-- SUPPLIED RECORDS follows --
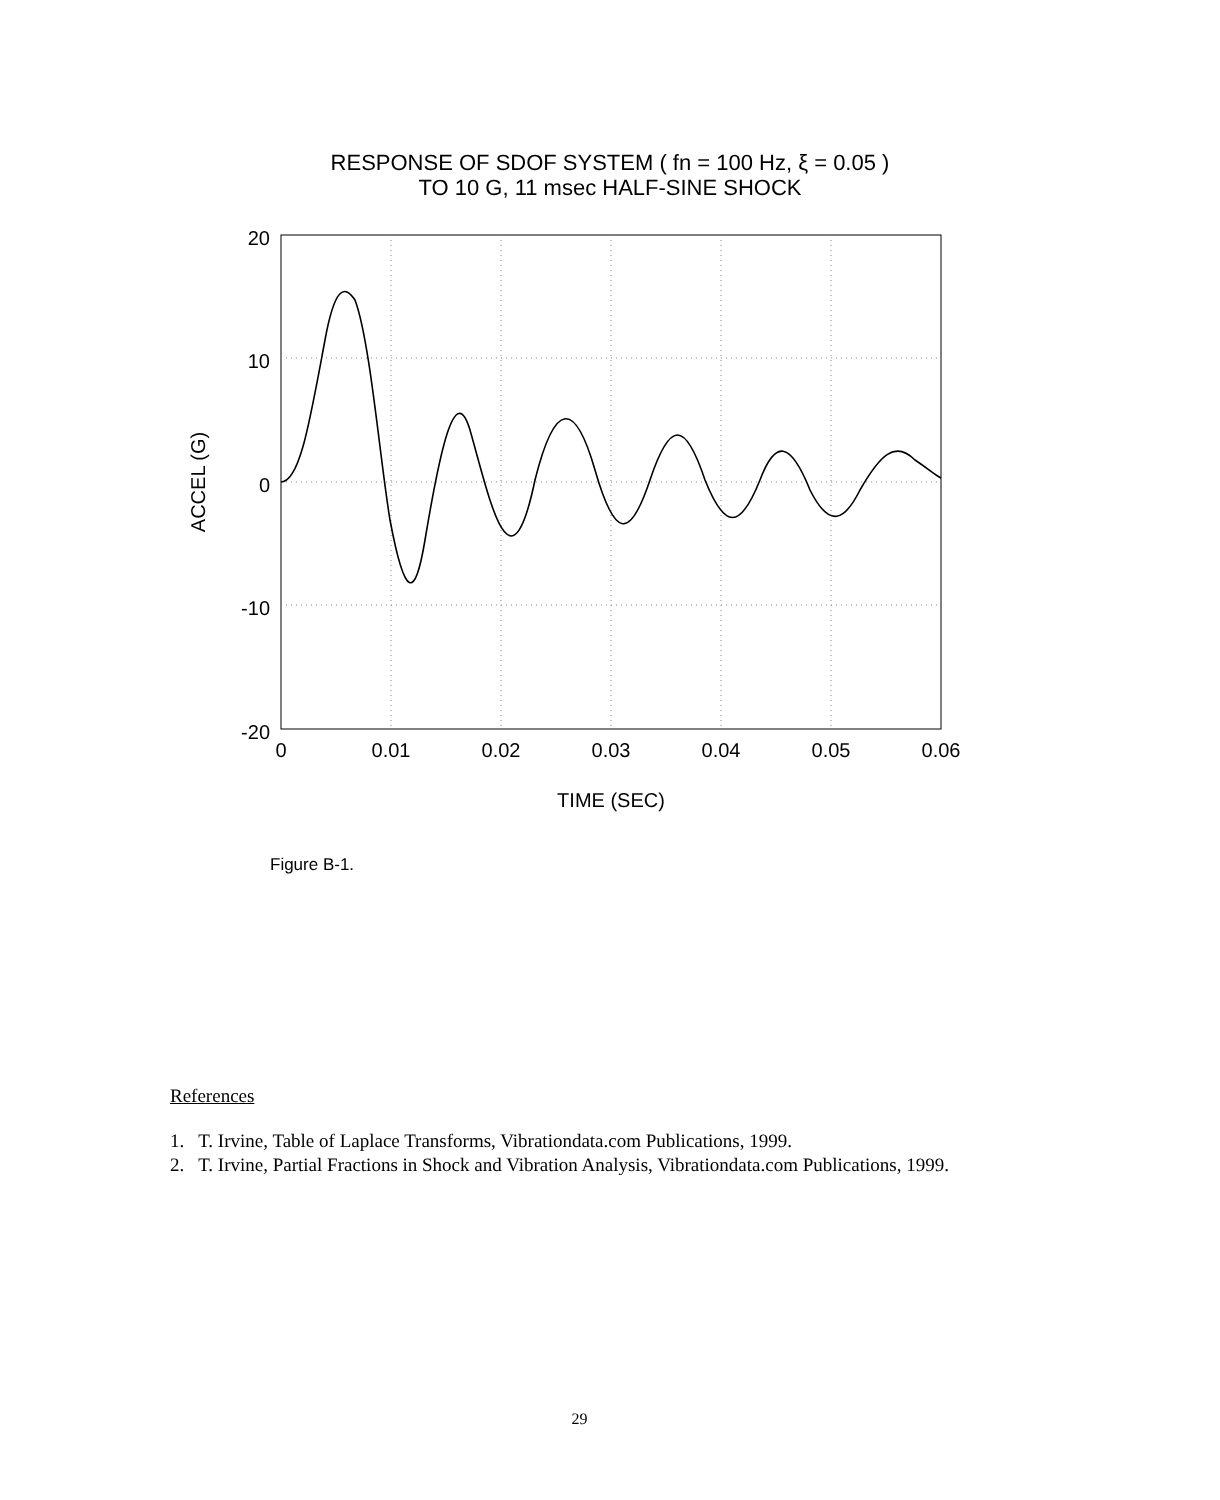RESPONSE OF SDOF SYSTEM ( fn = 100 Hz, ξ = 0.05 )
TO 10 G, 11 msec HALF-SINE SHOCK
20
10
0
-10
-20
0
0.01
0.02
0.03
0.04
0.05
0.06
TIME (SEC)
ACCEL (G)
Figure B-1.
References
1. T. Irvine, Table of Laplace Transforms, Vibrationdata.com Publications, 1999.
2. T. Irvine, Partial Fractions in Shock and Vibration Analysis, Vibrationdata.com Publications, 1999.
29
-- SUPPLIED RECORDS concluded --
▸ WORK INSTRUCTIONS:
Wherever a line of the listing above contains the string "Publications", copy that line.

▸ WRITTEN REPLY:
1. T. Irvine, Table of Laplace Transforms, Vibrationdata.com Publications, 1999.
2. T. Irvine, Partial Fractions in Shock and Vibration Analysis, Vibrationdata.com Publications, 1999.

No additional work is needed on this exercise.